WORK INSTRUCTIONS —
Since pictures are not wanted, repeat only the text of the records, word for word.

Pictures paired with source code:
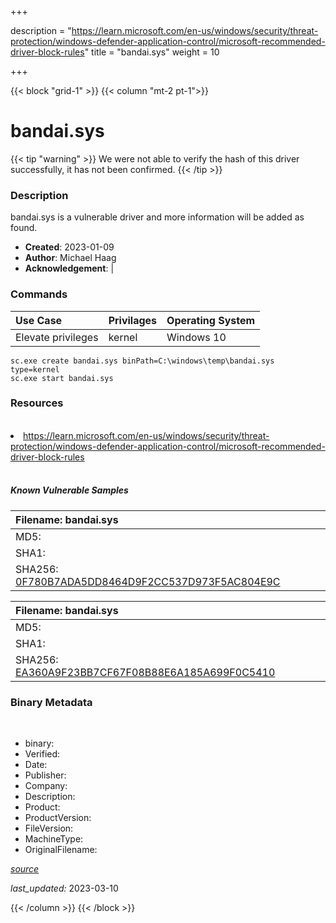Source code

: +++

description = "https://learn.microsoft.com/en-us/windows/security/threat-protection/windows-defender-application-control/microsoft-recommended-driver-block-rules"
title = "bandai.sys"
weight = 10

+++


{{< block "grid-1" >}}
{{< column "mt-2 pt-1">}}




# bandai.sys 


{{< tip "warning" >}}
We were not able to verify the hash of this driver successfully, it has not been confirmed.
{{< /tip >}}




### Description


bandai.sys is a vulnerable driver and more information will be added as found.


- **Created**: 2023-01-09
- **Author**: Michael Haag
- **Acknowledgement**:  | [](https://twitter.com/)

### Commands

| Use Case | Privilages | Operating System | 
|:---- | ---- | ---- |
| Elevate privileges | kernel | Windows 10 |

```
sc.exe create bandai.sys binPath=C:\windows\temp\bandai.sys type=kernel
sc.exe start bandai.sys
```

### Resources
<br>


<li><a href=" https://learn.microsoft.com/en-us/windows/security/threat-protection/windows-defender-application-control/microsoft-recommended-driver-block-rules"> https://learn.microsoft.com/en-us/windows/security/threat-protection/windows-defender-application-control/microsoft-recommended-driver-block-rules</a></li>


<br>


##### Known Vulnerable Samples

| Filename: bandai.sys |
|:---- |
|MD5: <a href="https://www.virustotal.com/gui/file/{&#39;Filename&#39;: &#39;bandai.sys&#39;, &#39;MD5&#39;: &#39;&#39;, &#39;SHA1&#39;: &#39;&#39;, &#39;SHA256&#39;: &#39;0F780B7ADA5DD8464D9F2CC537D973F5AC804E9C&#39;}"></a>|
|SHA1: <a href="https://www.virustotal.com/gui/file/{&#39;Filename&#39;: &#39;bandai.sys&#39;, &#39;MD5&#39;: &#39;&#39;, &#39;SHA1&#39;: &#39;&#39;, &#39;SHA256&#39;: &#39;0F780B7ADA5DD8464D9F2CC537D973F5AC804E9C&#39;}"></a>|
|SHA256: <a href="https://www.virustotal.com/gui/file/{&#39;Filename&#39;: &#39;bandai.sys&#39;, &#39;MD5&#39;: &#39;&#39;, &#39;SHA1&#39;: &#39;&#39;, &#39;SHA256&#39;: &#39;0F780B7ADA5DD8464D9F2CC537D973F5AC804E9C&#39;}">0F780B7ADA5DD8464D9F2CC537D973F5AC804E9C</a>|

| Filename: bandai.sys |
|:---- |
|MD5: <a href="https://www.virustotal.com/gui/file/{&#39;Filename&#39;: &#39;bandai.sys&#39;, &#39;MD5&#39;: &#39;&#39;, &#39;SHA1&#39;: &#39;&#39;, &#39;SHA256&#39;: &#39;EA360A9F23BB7CF67F08B88E6A185A699F0C5410&#39;}"></a>|
|SHA1: <a href="https://www.virustotal.com/gui/file/{&#39;Filename&#39;: &#39;bandai.sys&#39;, &#39;MD5&#39;: &#39;&#39;, &#39;SHA1&#39;: &#39;&#39;, &#39;SHA256&#39;: &#39;EA360A9F23BB7CF67F08B88E6A185A699F0C5410&#39;}"></a>|
|SHA256: <a href="https://www.virustotal.com/gui/file/{&#39;Filename&#39;: &#39;bandai.sys&#39;, &#39;MD5&#39;: &#39;&#39;, &#39;SHA1&#39;: &#39;&#39;, &#39;SHA256&#39;: &#39;EA360A9F23BB7CF67F08B88E6A185A699F0C5410&#39;}">EA360A9F23BB7CF67F08B88E6A185A699F0C5410</a>|




### Binary Metadata
<br>

- binary: 
- Verified: 
- Date: 
- Publisher: 
- Company: 
- Description: 
- Product: 
- ProductVersion: 
- FileVersion: 
- MachineType: 
- OriginalFilename: 

[*source*](https://github.com/magicsword-io/LOLDrivers/tree/main/yaml/bandai.sys.yml)

*last_updated:* 2023-03-10


{{< /column >}}
{{< /block >}}
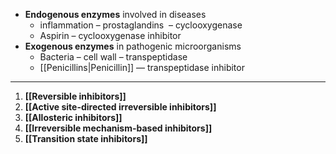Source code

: + **Endogenous enzymes** involved in diseases
	- inflammation – prostaglandins  – cyclooxygenase​
	- Aspirin – cyclooxygenase inhibitor​
+ **Exogenous enzymes** in pathogenic microorganisms
	- Bacteria – cell wall – transpeptidase​
	- [[Penicillins|Penicillin]] –– transpeptidase inhibitor​
---
1. **[[Reversible inhibitors​]]** 
2. **[[Active site-directed irreversible inhibitors]]** 
3. **[[Allosteric inhibitors]]**
4. **[[Irreversible mechanism-based inhibitors]]**
5. **[[Transition state inhibitors]]**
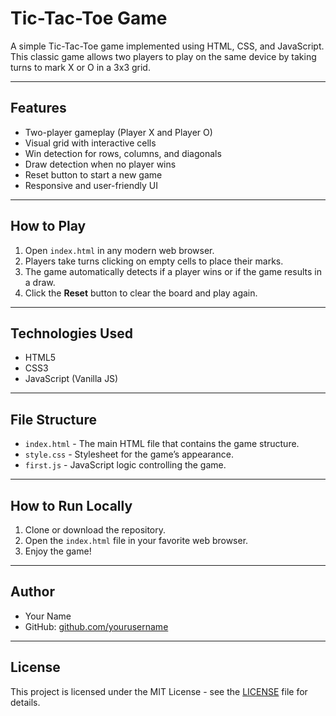 
# Tic-Tac-Toe Game

A simple Tic-Tac-Toe game implemented using HTML, CSS, and JavaScript.  
This classic game allows two players to play on the same device by taking turns to mark X or O in a 3x3 grid.

---

## Features

- Two-player gameplay (Player X and Player O)
- Visual grid with interactive cells
- Win detection for rows, columns, and diagonals
- Draw detection when no player wins
- Reset button to start a new game
- Responsive and user-friendly UI

---

## How to Play

1. Open `index.html` in any modern web browser.
2. Players take turns clicking on empty cells to place their marks.
3. The game automatically detects if a player wins or if the game results in a draw.
4. Click the **Reset** button to clear the board and play again.

---

## Technologies Used

- HTML5
- CSS3
- JavaScript (Vanilla JS)

---

## File Structure

- `index.html` - The main HTML file that contains the game structure.
- `style.css` - Stylesheet for the game’s appearance.
- `first.js` - JavaScript logic controlling the game.

---

## How to Run Locally

1. Clone or download the repository.
2. Open the `index.html` file in your favorite web browser.
3. Enjoy the game!

---

## Author

- Your Name  
- GitHub: [github.com/yourusername](https://github.com/Ranjitha110)

---

## License

This project is licensed under the MIT License - see the [LICENSE](LICENSE) file for details.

THE ANSWER —
Source code

: +++

description = "https://learn.microsoft.com/en-us/windows/security/threat-protection/windows-defender-application-control/microsoft-recommended-driver-block-rules"
title = "bandai.sys"
weight = 10

+++


{{< block "grid-1" >}}
{{< column "mt-2 pt-1">}}




# bandai.sys 


{{< tip "warning" >}}
We were not able to verify the hash of this driver successfully, it has not been confirmed.
{{< /tip >}}




### Description


bandai.sys is a vulnerable driver and more information will be added as found.


- **Created**: 2023-01-09
- **Author**: Michael Haag
- **Acknowledgement**:  | [](https://twitter.com/)

### Commands

| Use Case | Privilages | Operating System | 
|:---- | ---- | ---- |
| Elevate privileges | kernel | Windows 10 |

```
sc.exe create bandai.sys binPath=C:\windows\temp\bandai.sys type=kernel
sc.exe start bandai.sys
```

### Resources
<br>


<li><a href=" https://learn.microsoft.com/en-us/windows/security/threat-protection/windows-defender-application-control/microsoft-recommended-driver-block-rules"> https://learn.microsoft.com/en-us/windows/security/threat-protection/windows-defender-application-control/microsoft-recommended-driver-block-rules</a></li>


<br>


##### Known Vulnerable Samples

| Filename: bandai.sys |
|:---- |
|MD5: <a href="https://www.virustotal.com/gui/file/{&#39;Filename&#39;: &#39;bandai.sys&#39;, &#39;MD5&#39;: &#39;&#39;, &#39;SHA1&#39;: &#39;&#39;, &#39;SHA256&#39;: &#39;0F780B7ADA5DD8464D9F2CC537D973F5AC804E9C&#39;}"></a>|
|SHA1: <a href="https://www.virustotal.com/gui/file/{&#39;Filename&#39;: &#39;bandai.sys&#39;, &#39;MD5&#39;: &#39;&#39;, &#39;SHA1&#39;: &#39;&#39;, &#39;SHA256&#39;: &#39;0F780B7ADA5DD8464D9F2CC537D973F5AC804E9C&#39;}"></a>|
|SHA256: <a href="https://www.virustotal.com/gui/file/{&#39;Filename&#39;: &#39;bandai.sys&#39;, &#39;MD5&#39;: &#39;&#39;, &#39;SHA1&#39;: &#39;&#39;, &#39;SHA256&#39;: &#39;0F780B7ADA5DD8464D9F2CC537D973F5AC804E9C&#39;}">0F780B7ADA5DD8464D9F2CC537D973F5AC804E9C</a>|

| Filename: bandai.sys |
|:---- |
|MD5: <a href="https://www.virustotal.com/gui/file/{&#39;Filename&#39;: &#39;bandai.sys&#39;, &#39;MD5&#39;: &#39;&#39;, &#39;SHA1&#39;: &#39;&#39;, &#39;SHA256&#39;: &#39;EA360A9F23BB7CF67F08B88E6A185A699F0C5410&#39;}"></a>|
|SHA1: <a href="https://www.virustotal.com/gui/file/{&#39;Filename&#39;: &#39;bandai.sys&#39;, &#39;MD5&#39;: &#39;&#39;, &#39;SHA1&#39;: &#39;&#39;, &#39;SHA256&#39;: &#39;EA360A9F23BB7CF67F08B88E6A185A699F0C5410&#39;}"></a>|
|SHA256: <a href="https://www.virustotal.com/gui/file/{&#39;Filename&#39;: &#39;bandai.sys&#39;, &#39;MD5&#39;: &#39;&#39;, &#39;SHA1&#39;: &#39;&#39;, &#39;SHA256&#39;: &#39;EA360A9F23BB7CF67F08B88E6A185A699F0C5410&#39;}">EA360A9F23BB7CF67F08B88E6A185A699F0C5410</a>|




### Binary Metadata
<br>

- binary: 
- Verified: 
- Date: 
- Publisher: 
- Company: 
- Description: 
- Product: 
- ProductVersion: 
- FileVersion: 
- MachineType: 
- OriginalFilename: 

[*source*](https://github.com/magicsword-io/LOLDrivers/tree/main/yaml/bandai.sys.yml)

*last_updated:* 2023-03-10


{{< /column >}}
{{< /block >}}
Source code

: + **Endogenous enzymes** involved in diseases
	- inflammation – prostaglandins  – cyclooxygenase​
	- Aspirin – cyclooxygenase inhibitor​
+ **Exogenous enzymes** in pathogenic microorganisms
	- Bacteria – cell wall – transpeptidase​
	- [[Penicillins|Penicillin]] –– transpeptidase inhibitor​
---
1. **[[Reversible inhibitors​]]** 
2. **[[Active site-directed irreversible inhibitors]]** 
3. **[[Allosteric inhibitors]]**
4. **[[Irreversible mechanism-based inhibitors]]**
5. **[[Transition state inhibitors]]**
# Tic-Tac-Toe Game

A simple Tic-Tac-Toe game implemented using HTML, CSS, and JavaScript.  
This classic game allows two players to play on the same device by taking turns to mark X or O in a 3x3 grid.

---

## Features

- Two-player gameplay (Player X and Player O)
- Visual grid with interactive cells
- Win detection for rows, columns, and diagonals
- Draw detection when no player wins
- Reset button to start a new game
- Responsive and user-friendly UI

---

## How to Play

1. Open `index.html` in any modern web browser.
2. Players take turns clicking on empty cells to place their marks.
3. The game automatically detects if a player wins or if the game results in a draw.
4. Click the **Reset** button to clear the board and play again.

---

## Technologies Used

- HTML5
- CSS3
- JavaScript (Vanilla JS)

---

## File Structure

- `index.html` - The main HTML file that contains the game structure.
- `style.css` - Stylesheet for the game’s appearance.
- `first.js` - JavaScript logic controlling the game.

---

## How to Run Locally

1. Clone or download the repository.
2. Open the `index.html` file in your favorite web browser.
3. Enjoy the game!

---

## Author

- Your Name  
- GitHub: [github.com/yourusername](https://github.com/Ranjitha110)

---

## License

This project is licensed under the MIT License - see the [LICENSE](LICENSE) file for details.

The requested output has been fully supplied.